Create a new instance of the PerspectiveHandlerBase with the given Manager instance.

  • Keyword Arguments:
    • manager (PerspectiveManager) – A PerspectiveManager instance. Must be provided on initialization.
    • ( (check_origin) – obj`bool`): If True, all requests will be accepted regardless of origin. Defaults to False.
    • chunk_size (int) – Binary messages will not exceed this length (in bytes); payloads above this limit will be chunked across multiple messages. Defaults to 16_777_216 (16MB), and be disabled entirely with None.

async write_message(message: str, binary: bool = False)

Websocket-specific implementation of writing a message to the websocket client. Must support writing either text or binary messages. Should only be called by this class’s post function, which handles all the perspective-specific logic

  • Parameters:
    • message (str) – the message to write
    • binary (bool**, optional) – whether or not to write as binary buffer

class perspective.handlers.aiohttp.PerspectiveAIOHTTPHandler(**kwargs)

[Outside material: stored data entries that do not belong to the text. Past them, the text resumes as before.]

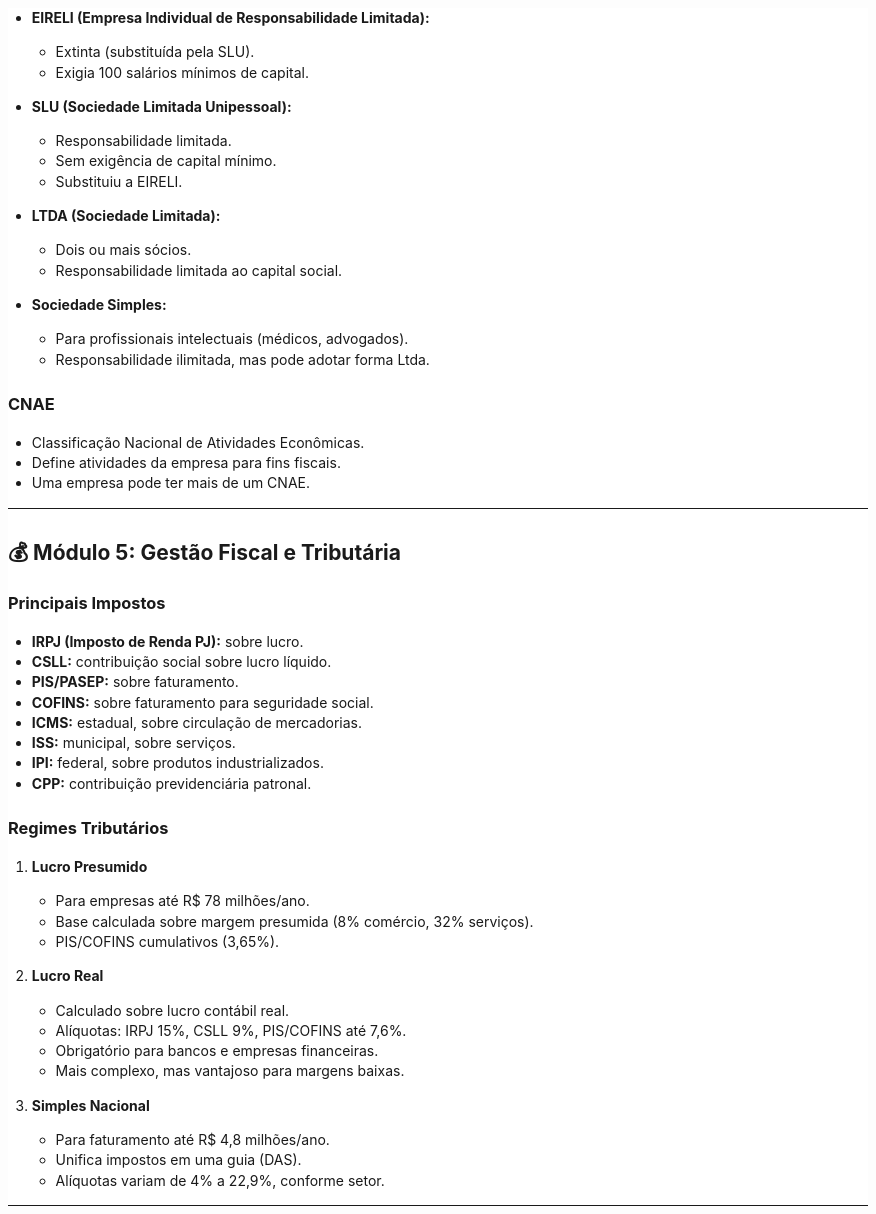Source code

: - **EIRELI (Empresa Individual de Responsabilidade Limitada):**  
  - Extinta (substituída pela SLU).  
  - Exigia 100 salários mínimos de capital.  

- **SLU (Sociedade Limitada Unipessoal):**  
  - Responsabilidade limitada.  
  - Sem exigência de capital mínimo.  
  - Substituiu a EIRELI.  

- **LTDA (Sociedade Limitada):**  
  - Dois ou mais sócios.  
  - Responsabilidade limitada ao capital social.  

- **Sociedade Simples:**  
  - Para profissionais intelectuais (médicos, advogados).  
  - Responsabilidade ilimitada, mas pode adotar forma Ltda.  

### CNAE  
- Classificação Nacional de Atividades Econômicas.  
- Define atividades da empresa para fins fiscais.  
- Uma empresa pode ter mais de um CNAE.  

---

## 💰 Módulo 5: Gestão Fiscal e Tributária  

### Principais Impostos  
- **IRPJ (Imposto de Renda PJ):** sobre lucro.  
- **CSLL:** contribuição social sobre lucro líquido.  
- **PIS/PASEP:** sobre faturamento.  
- **COFINS:** sobre faturamento para seguridade social.  
- **ICMS:** estadual, sobre circulação de mercadorias.  
- **ISS:** municipal, sobre serviços.  
- **IPI:** federal, sobre produtos industrializados.  
- **CPP:** contribuição previdenciária patronal.  

### Regimes Tributários  

1. **Lucro Presumido**  
   - Para empresas até R$ 78 milhões/ano.  
   - Base calculada sobre margem presumida (8% comércio, 32% serviços).  
   - PIS/COFINS cumulativos (3,65%).  

2. **Lucro Real**  
   - Calculado sobre lucro contábil real.  
   - Alíquotas: IRPJ 15%, CSLL 9%, PIS/COFINS até 7,6%.  
   - Obrigatório para bancos e empresas financeiras.  
   - Mais complexo, mas vantajoso para margens baixas.  

3. **Simples Nacional**  
   - Para faturamento até R$ 4,8 milhões/ano.  
   - Unifica impostos em uma guia (DAS).  
   - Alíquotas variam de 4% a 22,9%, conforme setor.  

---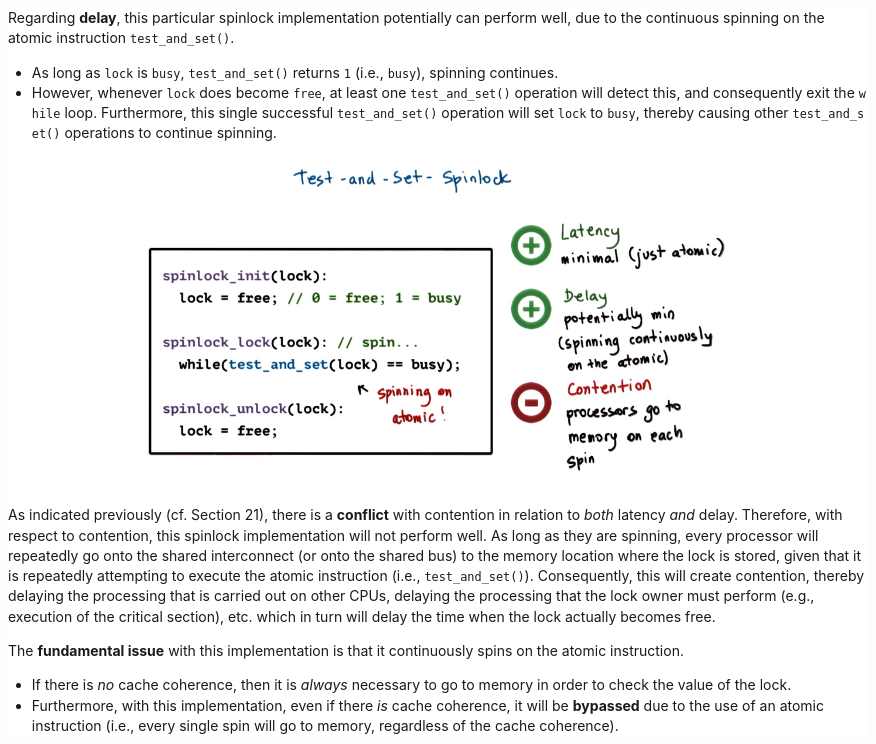 Regarding **delay**, this particular spinlock implementation potentially can perform well, due to the continuous spinning on the atomic instruction `test_and_set()`.
  * As long as `lock` is `busy`, `test_and_set()` returns `1` (i.e., `busy`), spinning continues.
  * However, whenever `lock` does become `free`, at least one `test_and_set()` operation will detect this, and consequently exit the `while` loop. Furthermore, this single successful `test_and_set()` operation will set `lock` to `busy`, thereby causing other `test_and_set()` operations to continue spinning.

<center>
<img src="./assets/P03L04-036.png" width="600">
</center>

As indicated previously (cf. Section 21), there is a **conflict** with contention in relation to *both* latency *and* delay. Therefore, with respect to contention, this spinlock implementation will not perform well. As long as they are spinning, every processor will repeatedly go onto the shared interconnect (or onto the shared bus) to the memory location where the lock is stored, given that it is repeatedly attempting to execute the atomic instruction (i.e., `test_and_set()`). Consequently, this will create contention, thereby delaying the processing that is carried out on other CPUs, delaying the processing that the lock owner must perform (e.g., execution of the critical section), etc. which in turn will delay the time when the lock actually becomes free.

The **fundamental issue** with this implementation is that it continuously spins on the atomic instruction.
  * If there is *no* cache coherence, then it is *always* necessary to go to memory in order to check the value of the lock.
  * Furthermore, with this implementation, even if there *is* cache coherence, it will be **bypassed** due to the use of an atomic instruction (i.e., every single spin will go to memory, regardless of the cache coherence).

Bases: PerspectiveHandlerBase

PerspectiveAIOHTTPHandler is a drop-in implementation of Perspective.

Use it inside AIOHTTP routing to create a server-side Perspective that is ready to receive websocket messages from the front-end perspective-viewer.

The Perspective client and server will automatically keep the Websocket alive without timing out.

Examples
>>> manager = PerspectiveManager()
>>> async def websocket_handler(request):
... handler = PerspectiveAIOHTTPHandler(manager=manager, request=request)
... await handler.run()
>>> app = web.Application()
>>> app.router.add_get("/websocket", websocket_handler)

__init__(**kwargs)

Create a new instance of the PerspectiveHandlerBase with the given Manager instance.

  • Keyword Arguments:
    • manager (PerspectiveManager) – A PerspectiveManager instance. Must be provided on initialization.
    • ( (check_origin) – obj`bool`): If True, all requests will be accepted regardless of origin. Defaults to False.
    • chunk_size (int) – Binary messages will not exceed this length (in bytes); payloads above this limit will be chunked across multiple messages. Defaults to 16_777_216 (16MB), and be disabled entirely with None.

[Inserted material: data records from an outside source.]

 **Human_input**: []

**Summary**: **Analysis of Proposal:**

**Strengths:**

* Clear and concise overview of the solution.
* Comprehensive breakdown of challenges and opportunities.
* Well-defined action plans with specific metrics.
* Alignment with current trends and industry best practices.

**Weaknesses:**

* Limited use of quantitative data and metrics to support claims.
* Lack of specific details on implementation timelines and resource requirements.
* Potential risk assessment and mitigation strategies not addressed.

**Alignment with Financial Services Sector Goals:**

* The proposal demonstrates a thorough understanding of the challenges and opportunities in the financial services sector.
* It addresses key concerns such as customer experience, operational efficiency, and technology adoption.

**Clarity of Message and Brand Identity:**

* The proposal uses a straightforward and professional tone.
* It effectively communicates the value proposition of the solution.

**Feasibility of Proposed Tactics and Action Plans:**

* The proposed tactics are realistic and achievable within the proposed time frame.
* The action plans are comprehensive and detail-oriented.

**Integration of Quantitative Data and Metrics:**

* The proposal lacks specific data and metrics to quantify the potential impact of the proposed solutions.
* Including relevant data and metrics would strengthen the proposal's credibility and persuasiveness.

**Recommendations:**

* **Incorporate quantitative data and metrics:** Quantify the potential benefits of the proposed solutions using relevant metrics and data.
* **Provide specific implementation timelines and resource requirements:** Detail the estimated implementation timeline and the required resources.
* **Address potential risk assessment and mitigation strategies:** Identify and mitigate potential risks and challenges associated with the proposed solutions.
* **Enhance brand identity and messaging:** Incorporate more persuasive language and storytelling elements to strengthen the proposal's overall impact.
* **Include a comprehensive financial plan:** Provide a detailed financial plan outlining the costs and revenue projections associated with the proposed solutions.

async write_message(message: str, binary: bool = False)

Websocket-specific implementation of writing a message to the websocket client. Must support writing either text or binary messages. Should only be called by this class’s post function, which handles all the perspective-specific logic

  • Parameters:
    • message (str) – the message to write
    • binary (bool**, optional) – whether or not to write as binary buffer

Perspective Websocket Clients

Perspective also provides several client interfaces to integrate with the above Perspective webserver handlers.

PerspectiveManager

PerspectiveManager implements a communication protocol between Perspective runtimes in different languages. Through its process() method, it allows runtimes to communicate instructions and interoperate.